===== Data records
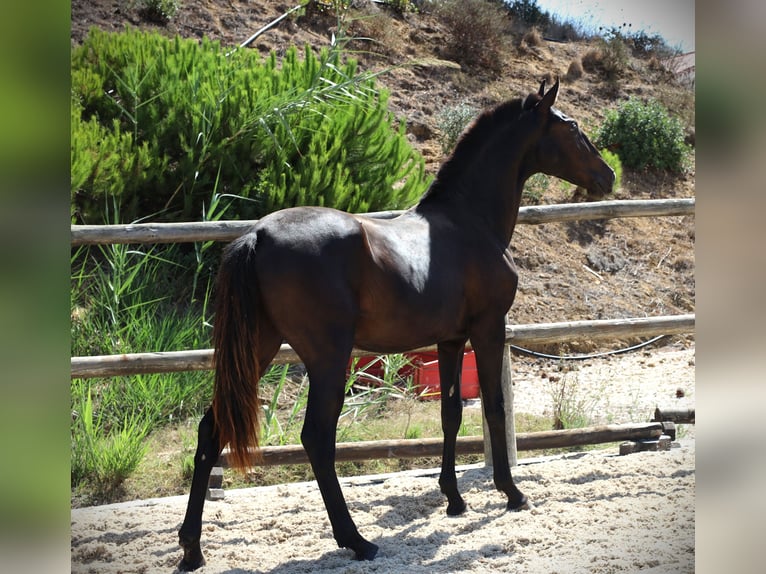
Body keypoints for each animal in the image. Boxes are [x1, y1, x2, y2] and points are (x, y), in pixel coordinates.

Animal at [177, 80, 616, 572]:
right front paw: (511, 492)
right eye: (572, 128)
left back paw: (192, 549)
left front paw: (454, 499)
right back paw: (357, 541)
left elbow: (451, 413)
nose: (608, 176)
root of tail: (258, 235)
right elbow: (495, 407)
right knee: (317, 438)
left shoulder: (450, 341)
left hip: (259, 348)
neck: (468, 222)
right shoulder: (488, 328)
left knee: (211, 430)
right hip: (327, 358)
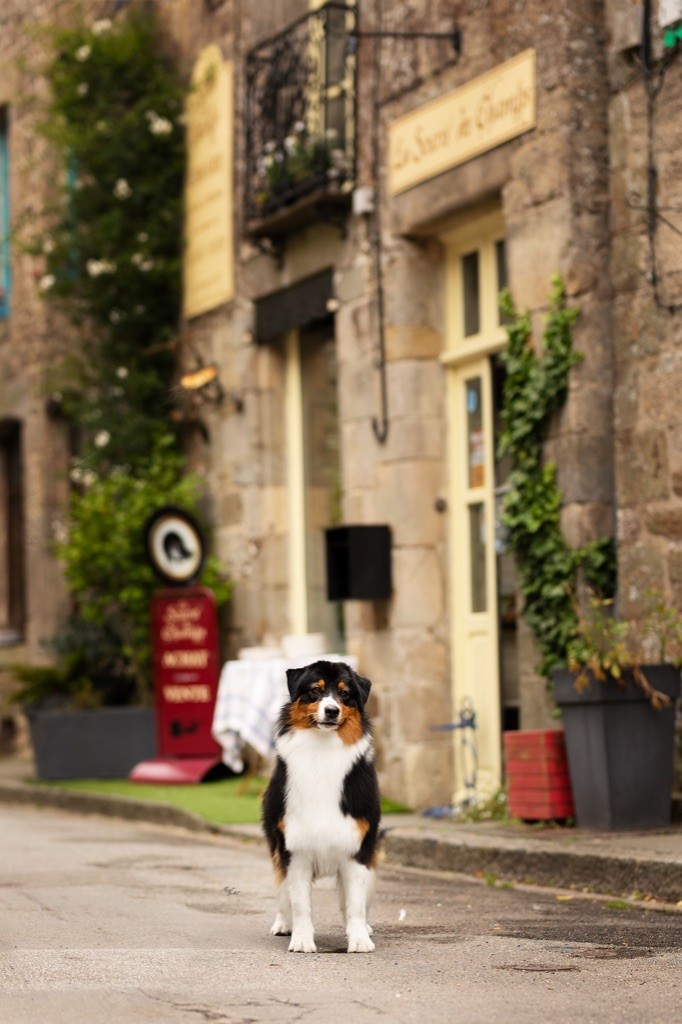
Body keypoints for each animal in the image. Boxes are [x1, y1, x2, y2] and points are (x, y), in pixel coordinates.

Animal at [260, 659, 378, 954]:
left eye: (344, 694)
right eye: (315, 690)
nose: (332, 710)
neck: (322, 752)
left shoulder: (358, 849)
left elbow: (355, 905)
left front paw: (360, 939)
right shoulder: (294, 849)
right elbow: (300, 904)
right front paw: (302, 940)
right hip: (276, 850)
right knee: (283, 894)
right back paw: (283, 923)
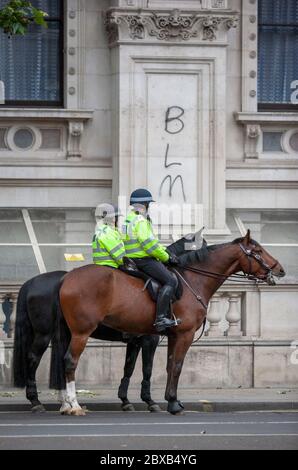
==========
Set down word for word, from the line that contains "left elbow: (451, 413)" to the end of the listing above, every line and no picture.

**Reply**
left elbow: (451, 413)
nose: (608, 176)
root of tail: (258, 235)
right elbow: (495, 407)
right knee: (317, 438)
left shoulder: (450, 341)
left hip: (259, 348)
neck: (468, 222)
right shoulder: (488, 328)
left knee: (211, 430)
right hip: (327, 358)
Body keypoints for each animal in the image. Boxes are [x1, y1, x2, y2] and points are (x, y), in pixel coordinates.

Animal at [260, 659, 378, 954]:
left eye: (344, 694)
right eye: (315, 690)
nose: (332, 710)
neck: (322, 752)
left shoulder: (358, 849)
left elbow: (355, 905)
left front paw: (360, 939)
right shoulder: (294, 849)
right elbow: (300, 904)
right front paw: (302, 940)
right hip: (276, 850)
right knee: (283, 894)
right back paw: (283, 923)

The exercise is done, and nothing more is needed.